- [DOCUMENT SEGMENT]:
———
GS: I first encountered your work with the 'Eight Myths Debunked' piece. Do you think any of those myths are likely to be dispelled any time soon?

HJ: Those of us who care about games are going to be confronting these particular myths for some time to come. Each myth is very deeply rooted in our culture and has become almost the established wisdom among those people who are not themselves gamers and have very little exposure to the medium. They are the things you think you know when you know nothing else about games and that makes them especially hard to combat. Keep in mind as well that there are all kinds of groups and individuals who have a vested interest in spreading fear and ignorance. They play upon these misconceptions and regularly reinforce them through their comments in the press.

Some of these issues are cyclical: they get battled back, there is a lull, and then some new activist emerges to exploit the ignorance and try once again to push through laws or score legal victories off of many of these issues. You don't hear much these days from David Grossman; Jack Thompson is the current poster child for this perspective, but I have the feeling that he will soon fade from view, and someone else will rise up to take his place. Each has depended upon a slightly different inflection of these myths and so we will see these things get reconfigured once again. Long term, some of these myths will be harder to sustain as more and more of the kids who grew up playing Super Mario Brothers step into adult roles as first time parents, starting teachers, members of the work force, staffers for government agencies, and journalists.

GS: Why do you think people keep raising the 'are games art' debate?

HJ: On the one hand, people keep raising this issue in the positive sense because they are fighting for appropriate recognition for the many men and women who do great work in this medium. Let's give credit where credit is due. Games as a medium has come of age and has produced work which would command our respect in any other medium.

For me, there are other things at stake. If games get considered as an art, then there may be greater respect for innovation, experimentation, diversity, and individual expression within the games industry. Through my blog, I have been promoting for some time the idea of independent games. In other media - comics, film, even television - there are prestige products which get made because they are important for artistic rather than purely technical reasons and there is room to reward the most gifted talent by allowing them to pursue certain dream projects which may or may not end up making huge return on investment. Yet, which game designers are getting to really push the medium or explore new territory right now?

There needs to be counter pressure placed on the games industry to ensure that these designers get greater creative freedom, and there needs to be a concerted effort to educate the games playing public about the value of groundbreaking and genre-bursting titles. I also think artists feel differently about their work than contract workers in an industrial mode of production do. Thinking of games as art may encourage designers to explore alternative aesthetics - rather than being locked into a world where photorealism is the only option - and it may push them to think more deeply about what they are saying through their games rather than simply how it works technically. So, this is a fight worth pursuing.
———
- [AVAILABLE DATA]:
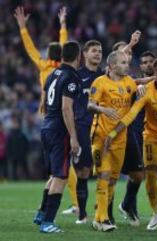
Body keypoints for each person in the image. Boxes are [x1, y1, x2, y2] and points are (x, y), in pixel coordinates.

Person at [108, 56, 157, 231]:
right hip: (151, 138)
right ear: (156, 73)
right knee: (149, 174)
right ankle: (156, 214)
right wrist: (113, 133)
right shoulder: (147, 91)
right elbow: (132, 114)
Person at [88, 51, 137, 232]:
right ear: (113, 66)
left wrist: (142, 88)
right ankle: (104, 219)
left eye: (127, 62)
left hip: (120, 139)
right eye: (123, 63)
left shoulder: (129, 83)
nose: (127, 65)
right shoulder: (100, 82)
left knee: (113, 180)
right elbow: (89, 105)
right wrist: (103, 109)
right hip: (100, 137)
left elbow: (138, 86)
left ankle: (98, 217)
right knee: (104, 175)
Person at [35, 41, 82, 233]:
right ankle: (48, 222)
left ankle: (41, 214)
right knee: (61, 176)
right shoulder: (72, 77)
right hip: (59, 131)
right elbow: (66, 107)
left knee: (55, 175)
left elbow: (44, 101)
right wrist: (73, 137)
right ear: (79, 57)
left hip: (46, 126)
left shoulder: (52, 73)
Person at [118, 50, 155, 226]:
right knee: (136, 172)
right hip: (135, 130)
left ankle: (129, 206)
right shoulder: (132, 83)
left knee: (143, 172)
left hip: (153, 133)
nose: (147, 64)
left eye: (150, 62)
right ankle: (128, 208)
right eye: (144, 62)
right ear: (140, 65)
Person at [71, 40, 103, 224]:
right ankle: (82, 214)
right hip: (82, 128)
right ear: (84, 54)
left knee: (104, 172)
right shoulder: (77, 75)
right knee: (83, 172)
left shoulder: (105, 76)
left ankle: (103, 212)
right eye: (94, 51)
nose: (97, 54)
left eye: (99, 51)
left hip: (102, 129)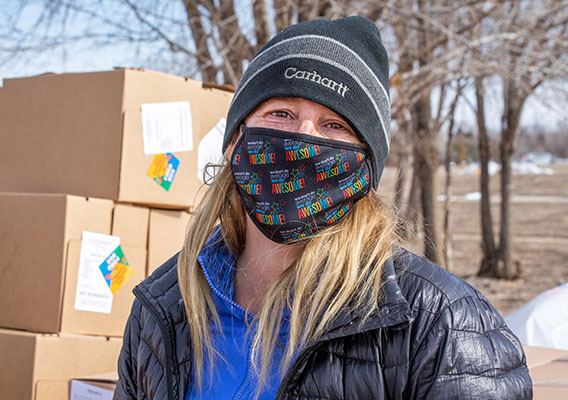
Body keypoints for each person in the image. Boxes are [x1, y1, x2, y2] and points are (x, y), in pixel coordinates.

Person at [114, 16, 532, 399]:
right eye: (281, 113)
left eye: (335, 125)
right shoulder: (165, 306)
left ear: (365, 165)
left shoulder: (442, 325)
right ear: (235, 143)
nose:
———
- [COMPLETE THE FOLLOWING]:
A. In the games interview, who is named as the current poster child for the perspective that exploits these myths?
B. Reproduce the passage of the games interview between "For me, there" and "territory right now?", inclusive.
The records have no connection to the interview about games.

- [WRITTEN ANSWERS]:
A. Jack Thompson

B.
For me, there are other things at stake. If games get considered as an art, then there may be greater respect for innovation, experimentation, diversity, and individual expression within the games industry. Through my blog, I have been promoting for some time the idea of independent games. In other media - comics, film, even television - there are prestige products which get made because they are important for artistic rather than purely technical reasons and there is room to reward the most gifted talent by allowing them to pursue certain dream projects which may or may not end up making huge return on investment. Yet, which game designers are getting to really push the medium or explore new territory right now?